A possibilidade de uma PEC para flexibilizar o teto de gastos no próximo ano continua sendo debatida entre os senadores. O vice-presidente eleito, Geraldo Alckmin, entregou na semana passada a proposta da PEC da Transição, mas o texto final precisa ser proposto por um parlamentar.

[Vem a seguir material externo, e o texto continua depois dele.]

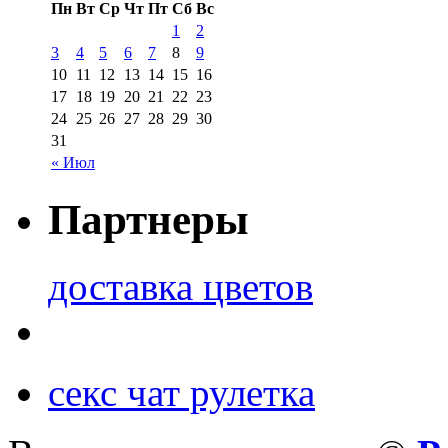
Пн
Вт
Ср
Чт
Пт
Сб
Вс
1
2
3
4
5
6
7
8
9
10
11
12
13
14
15
16
17
18
19
20
21
22
23
24
25
26
27
28
29
30
31
« Июл
Партнеры
доставка цветов
секс чат рулетка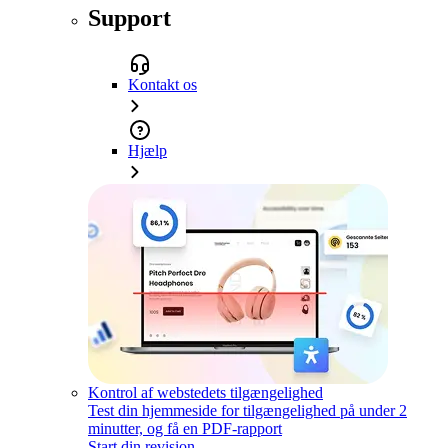
Support
Kontakt os
Hjælp
Kontrol af webstedets tilgængelighed
Test din hjemmeside for tilgængelighed på under 2
minutter, og få en PDF-rapport
Start din revision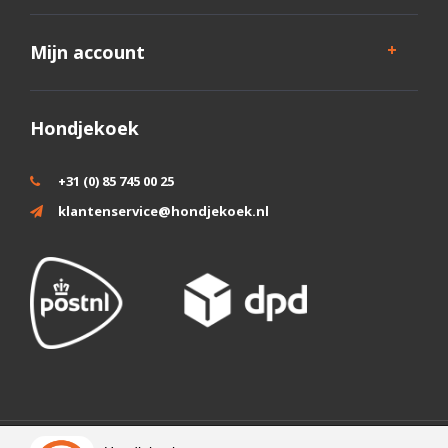
Mijn account
Hondjekoek
+31 (0) 85 745 00 25
klantenservice@hondjekoek.nl
Wij slaan cookies op om onze website te verbeteren. Is dat akkoord?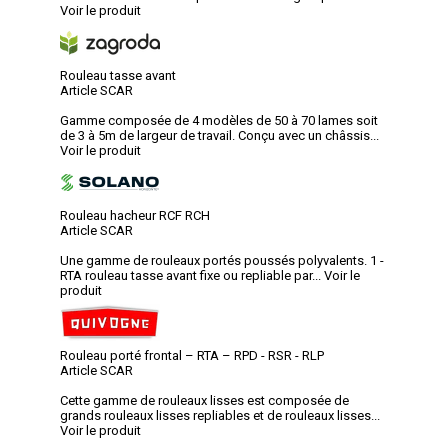
Voir le produit
Rouleau tasse avant
Article SCAR
Gamme composée de 4 modèles de 50 à 70 lames soit
de 3 à 5m de largeur de travail. Conçu avec un châssis...
Voir le produit
Rouleau hacheur RCF RCH
Article SCAR
Une gamme de rouleaux portés poussés polyvalents. 1 -
RTA rouleau tasse avant fixe ou repliable par...
Voir le
produit
Rouleau porté frontal – RTA – RPD - RSR - RLP
Article SCAR
Cette gamme de rouleaux lisses est composée de
grands rouleaux lisses repliables et de rouleaux lisses...
Voir le produit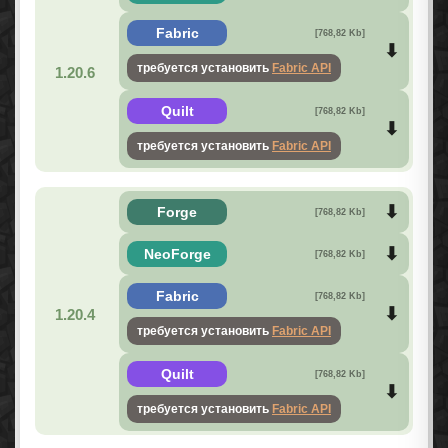
Fabric
[768,82 Kb]
требуется установить
Fabric API
1.20.6
Quilt
[768,82 Kb]
требуется установить
Fabric API
Forge
[768,82 Kb]
NeoForge
[768,82 Kb]
Fabric
[768,82 Kb]
1.20.4
требуется установить
Fabric API
Quilt
[768,82 Kb]
требуется установить
Fabric API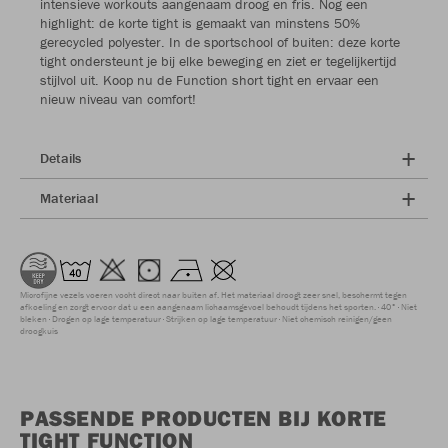
intensieve workouts aangenaam droog en fris. Nog een
highlight: de korte tight is gemaakt van minstens 50%
gerecycled polyester. In de sportschool of buiten: deze korte
tight ondersteunt je bij elke beweging en ziet er tegelijkertijd
stijlvol uit. Koop nu de Function short tight en ervaar een
nieuw niveau van comfort!
Details
Materiaal
Microfijne vezels voeren vocht direct naar buiten af. Het materiaal droogt zeer snel, beschermt tegen
afkoeling en zorgt ervoor dat u een aangenaam lichaamsgevoel behoudt tijdens het sporten.
40°
Niet
bleken
Drogen op lage temperatuur
Strijken op lage temperatuur
Niet chemisch reinigen/geen
droogkuis
PASSENDE PRODUCTEN BIJ KORTE
TIGHT FUNCTION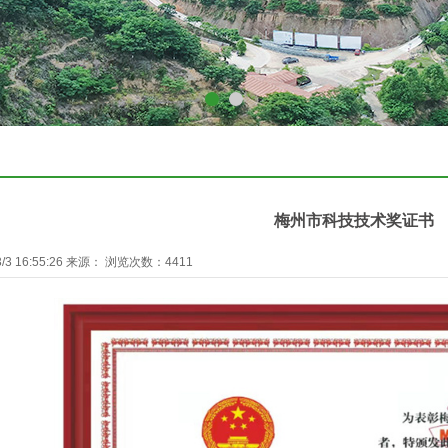
1
2
梅州市科技技术奖证书
/3 16:55:26 来源： 浏览次数：4411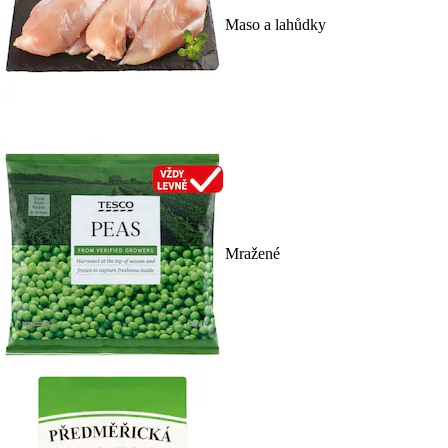
Maso a lahůdky
Mražené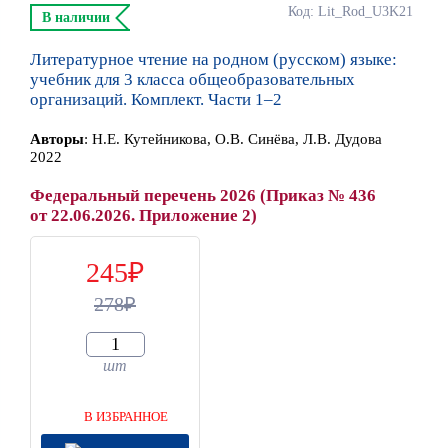
Код: Lit_Rod_U3K21
В наличии
Литературное чтение на родном (русском) языке:
учебник для 3 класса общеобразовательных
организаций. Комплект. Части 1–2
Автор
ы
:
Н.Е. Кутейникова, О.В. Синёва, Л.В. Дудова
2022
Федеральный перечень 2026 (Приказ № 436
от 22.06.2026. Приложение 2)
245
278
шт
В ИЗБРАННОЕ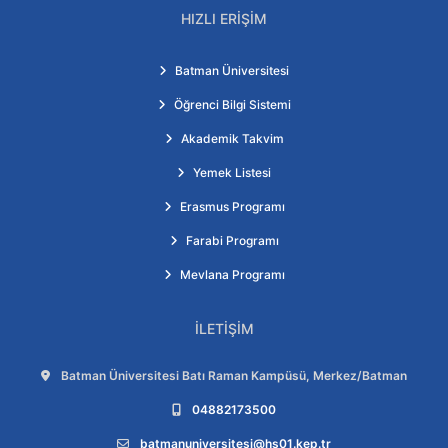
HIZLI ERIŞIM
Batman Üniversitesi
Öğrenci Bilgi Sistemi
Akademik Takvim
Yemek Listesi
Erasmus Programı
Farabi Programı
Mevlana Programı
İLETIŞIM
Adres:
Batman Üniversitesi Batı Raman Kampüsü, Merkez/Batman
Telefon:
04882173500
E-posta:
batmanuniversitesi@hs01.kep.tr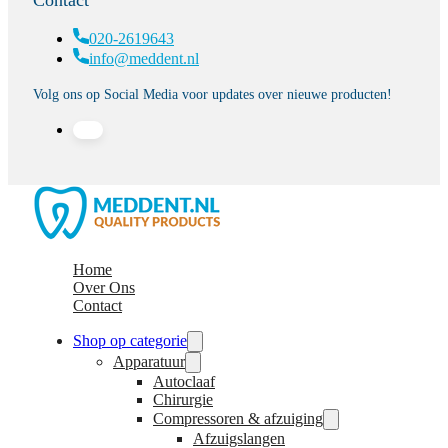
020-2619643
info@meddent.nl
Volg ons op Social Media voor updates over nieuwe producten!
Home
Over Ons
Contact
Shop op categorie
Apparatuur
Autoclaaf
Chirurgie
Compressoren & afzuiging
Afzuigslangen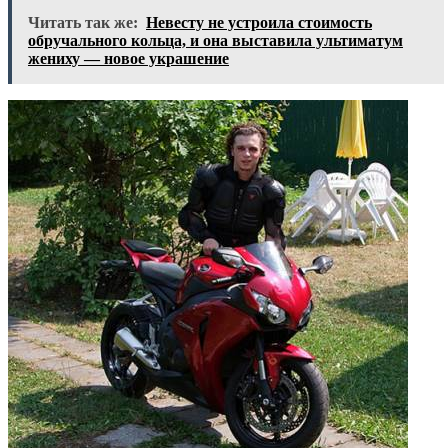
Читать так же:
Невесту не устроила стоимость
обручального кольца, и она выставила ультиматум
жениху — новое украшение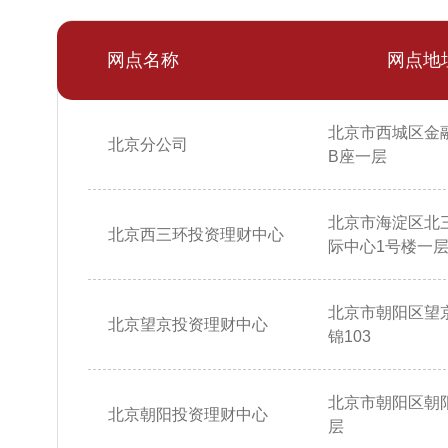
网点名称
网点地
北京市西城区金
北京分公司
B座一层
北京市海淀区北
北京西三环投资理财中心
际中心1号楼一层10
北京市朝阳区望
北京望京投资理财中心
锦103
北京市朝阳区朝阳
北京朝阳投资理财中心
层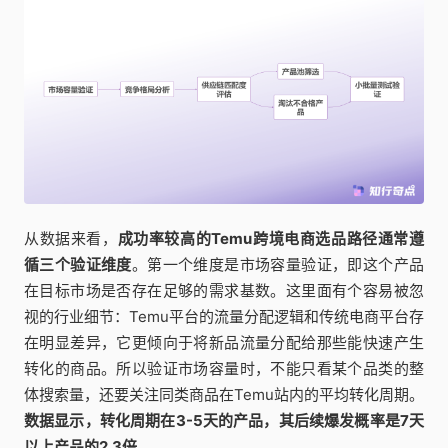
从数据来看，
成功率较高的Temu跨境电商选品路径通常遵
循三个验证维度
。第一个维度是市场容量验证，即这个产品
在目标市场是否存在足够的需求基数。这里面有个容易被忽
视的行业细节：Temu平台的流量分配逻辑和传统电商平台存
在明显差异，它更倾向于将新品流量分配给那些能快速产生
转化的商品。所以验证市场容量时，不能只看某个品类的整
体搜索量，还要关注同类商品在Temu站内的平均转化周期。
数据显示，转化周期在3-5天的产品，其后续爆发概率是7天
以上产品的2.3倍
。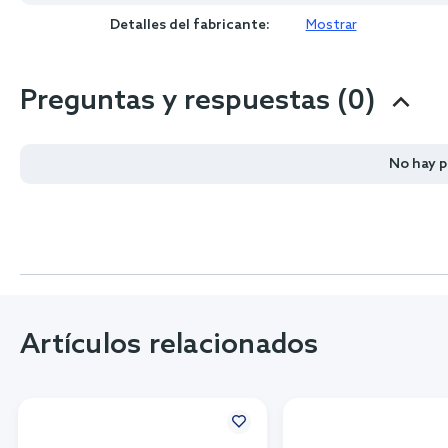
Detalles del fabricante:
Mostrar
Preguntas y respuestas (0)
No hay 
Artículos relacionados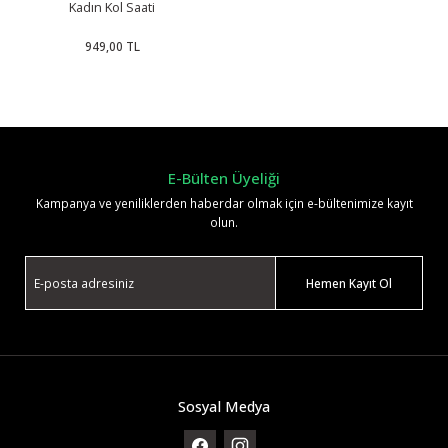
Kadın Kol Saati
949,00 TL
E-Bülten Üyeliği
Kampanya ve yeniliklerden haberdar olmak için e-bültenimize kayıt
olun.
Hemen Kayıt Ol
Sosyal Medya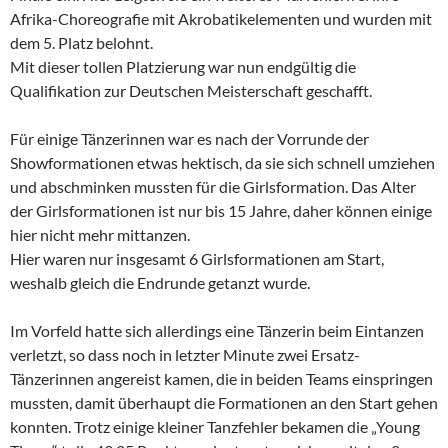
Afrika-Choreografie mit Akrobatikelementen und wurden mit
dem 5. Platz belohnt.
Mit dieser tollen Platzierung war nun endgültig die
Qualifikation zur Deutschen Meisterschaft geschafft.
Für einige Tänzerinnen war es nach der Vorrunde der
Showformationen etwas hektisch, da sie sich schnell umziehen
und abschminken mussten für die Girlsformation. Das Alter
der Girlsformationen ist nur bis 15 Jahre, daher können einige
hier nicht mehr mittanzen.
Hier waren nur insgesamt 6 Girlsformationen am Start,
weshalb gleich die Endrunde getanzt wurde.
Im Vorfeld hatte sich allerdings eine Tänzerin beim Eintanzen
verletzt, so dass noch in letzter Minute zwei Ersatz-
Tänzerinnen angereist kamen, die in beiden Teams einspringen
mussten, damit überhaupt die Formationen an den Start gehen
konnten. Trotz einige kleiner Tanzfehler bekamen die „Young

O senador Marcelo Castro (MDB-PI) foi o escalado para articular e apresentar a PEC.

Pelas redes sociais, Castro voltou a defender a extinção de condicionantes para o programa de renda do governo federal, que hoje é o Auxílio Brasil.

“Não podemos deixar sem o benefício as 21,6 milhões de famílias, que estão na faixa de pobreza, passando fome no Brasil, que é o 3° maior produtor de alimentos do mundo. Isso é vergonhoso”, publicou.

O senador Humberto Costa (PT-PE) também falou sobre o tema, diferenciando a proposta da PEC da Transição das medidas aprovadas pelo atual governo para criar exceções ao teto de gastos. Humberto também defendeu a inclusão de verbas para investimentos na PEC.

“O Congresso autorizou o atual presidente a fazer várias ações que romperam o teto e tinham um objetivo claramente político. Nós estamos querendo, agora, recursos para as políticas sociais e para incentivar a economia, até para ter mais dinheiro para investir e mais arrecadação”, escreveu.

Já o senador Carlos Viana (PL-MG) afirmou que a ideia de acomodar o programa de renda já está avançada no Congresso.

“Para manter os R$ 600 do Auxilio Brasil já estava sendo trabalhada a ideia de utilizar o aumento da arrecadação resultado do crescimento deste ano e a previsão em 2023. Equilíbrio das contas públicas e renda para os mais pobres”.